┌────────
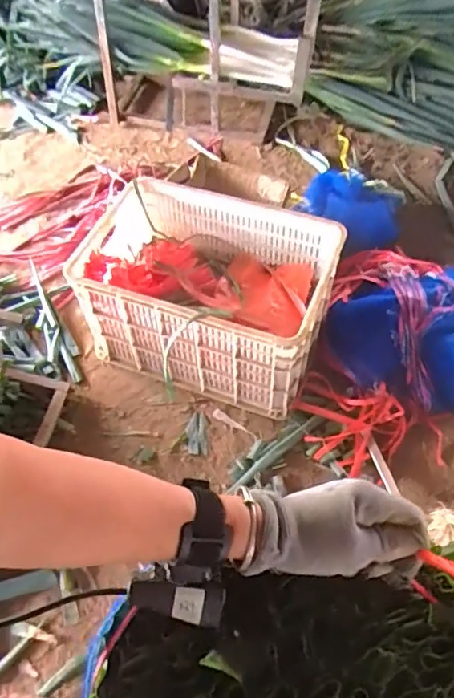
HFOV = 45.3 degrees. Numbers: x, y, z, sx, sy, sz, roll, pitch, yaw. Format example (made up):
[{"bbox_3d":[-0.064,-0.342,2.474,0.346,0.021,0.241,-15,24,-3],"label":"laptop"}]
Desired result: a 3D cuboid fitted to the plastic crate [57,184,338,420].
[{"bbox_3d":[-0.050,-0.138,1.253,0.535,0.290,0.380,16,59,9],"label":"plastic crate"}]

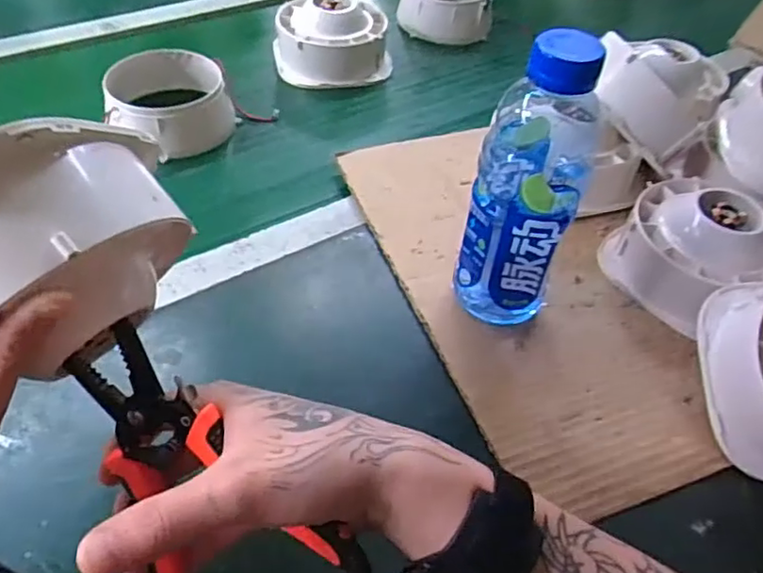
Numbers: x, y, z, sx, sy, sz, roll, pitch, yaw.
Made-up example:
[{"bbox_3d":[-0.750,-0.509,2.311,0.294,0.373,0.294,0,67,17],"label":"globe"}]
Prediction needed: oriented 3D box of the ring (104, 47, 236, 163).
└────────
#### Task to complete:
Only the lines of the data holding the string "roll" are wanted; copy each of them.

#### Solution to this exercise:
HFOV = 45.3 degrees. Numbers: x, y, z, sx, sy, sz, roll, pitch, yaw. Format example (made up):
Numbers: x, y, z, sx, sy, sz, roll, pitch, yaw.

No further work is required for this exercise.